· Max Tower · Economy  · 2 min read

Making sense of AI in the economy

Bear vs. Bull - What impact will AI have on the economy in 2026?

Bear vs. Bull - What impact will AI have on the economy in 2026?

In 2025, cap-ex spending related to data centers powering LLMs accounted for much of the strength in the US economy. Data center construction by the major tech companies represents around 1/3 of all cap ex by the S&P 500 companies. One big question for the economy in 2026 is whether these spending levels are supported by real demand for AI by end users.

The case for optimism

Token demand in 2026 is clearly going to be much higher than 2025. Two giant use cases for LLMs have emerged and will continue to expand massively.
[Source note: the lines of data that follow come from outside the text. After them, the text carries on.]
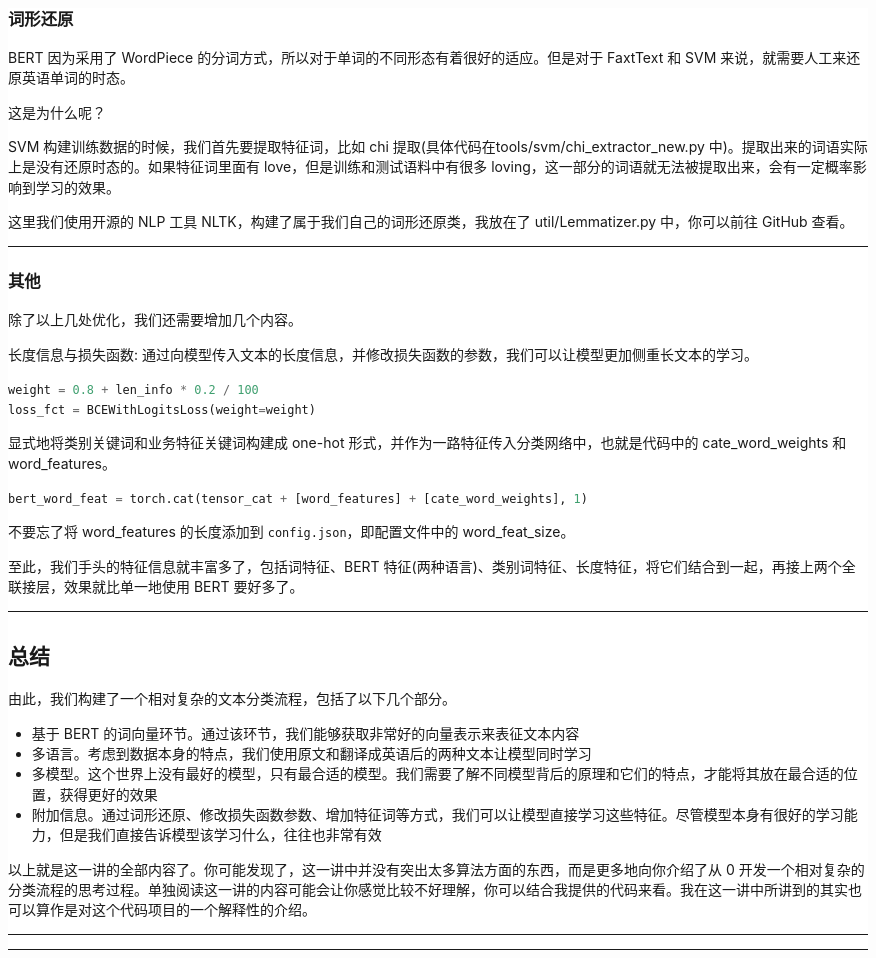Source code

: 
### 词形还原

BERT 因为采用了 WordPiece 的分词方式，所以对于单词的不同形态有着很好的适应。但是对于 FaxtText 和 SVM 来说，就需要人工来还原英语单词的时态。

这是为什么呢？

SVM 构建训练数据的时候，我们首先要提取特征词，比如 chi 提取(具体代码在tools/svm/chi_extractor_new.py 中)。提取出来的词语实际上是没有还原时态的。如果特征词里面有 love，但是训练和测试语料中有很多
loving，这一部分的词语就无法被提取出来，会有一定概率影响到学习的效果。

这里我们使用开源的 NLP 工具 NLTK，构建了属于我们自己的词形还原类，我放在了 util/Lemmatizer.py 中，你可以前往 GitHub 查看。

---

### 其他

除了以上几处优化，我们还需要增加几个内容。

长度信息与损失函数: 通过向模型传入文本的长度信息，并修改损失函数的参数，我们可以让模型更加侧重长文本的学习。

```python
weight = 0.8 + len_info * 0.2 / 100
loss_fct = BCEWithLogitsLoss(weight=weight)
```

显式地将类别关键词和业务特征关键词构建成 one-hot 形式，并作为一路特征传入分类网络中，也就是代码中的 cate_word_weights 和 word_features。

```python
bert_word_feat = torch.cat(tensor_cat + [word_features] + [cate_word_weights], 1)
```

不要忘了将 word_features 的长度添加到 ```config.json```，即配置文件中的 word_feat_size。

至此，我们手头的特征信息就丰富多了，包括词特征、BERT 特征(两种语言)、类别词特征、长度特征，将它们结合到一起，再接上两个全联接层，效果就比单一地使用 BERT 要好多了。

---

## 总结

由此，我们构建了一个相对复杂的文本分类流程，包括了以下几个部分。

* 基于 BERT 的词向量环节。通过该环节，我们能够获取非常好的向量表示来表征文本内容
* 多语言。考虑到数据本身的特点，我们使用原文和翻译成英语后的两种文本让模型同时学习
* 多模型。这个世界上没有最好的模型，只有最合适的模型。我们需要了解不同模型背后的原理和它们的特点，才能将其放在最合适的位置，获得更好的效果
* 附加信息。通过词形还原、修改损失函数参数、增加特征词等方式，我们可以让模型直接学习这些特征。尽管模型本身有很好的学习能力，但是我们直接告诉模型该学习什么，往往也非常有效

以上就是这一讲的全部内容了。你可能发现了，这一讲中并没有突出太多算法方面的东西，而是更多地向你介绍了从 0
开发一个相对复杂的分类流程的思考过程。单独阅读这一讲的内容可能会让你感觉比较不好理解，你可以结合我提供的代码来看。我在这一讲中所讲到的其实也可以算作是对这个代码项目的一个解释性的介绍。

---
---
I don’t know if 100% of search will move to LLMs, but LLM powered search is going to expand substantially. The results from LLM searches are undeniably better than 10 blue links. ChatGPT is topping the charts for mobile downloads in the App Store and users are predominantly using this app for search queries. This trend will continue to play out in 2026 and for the next few years.

Software

Using LLMs in software development could be the biggest change in the profession since the introduction of compilers. You don’t need to believe that LLMs are taking all the jobs to recognize that they will have a giant impact on the profession.

Looming uncertainty

There’s no doubt AI demand is bomming, but how much of it is economic. Datacenter investment must be supported by revenue from end user demand. At present, the companies representing most of the LLM demand are burning piles of cash.

Of the four major model publishers, three are losing billions of dollars. OpenAi, Anthropic, and xAi are all known to be deep in the red. Only Google is able to support their AI expansion with revenues from other lucrative products.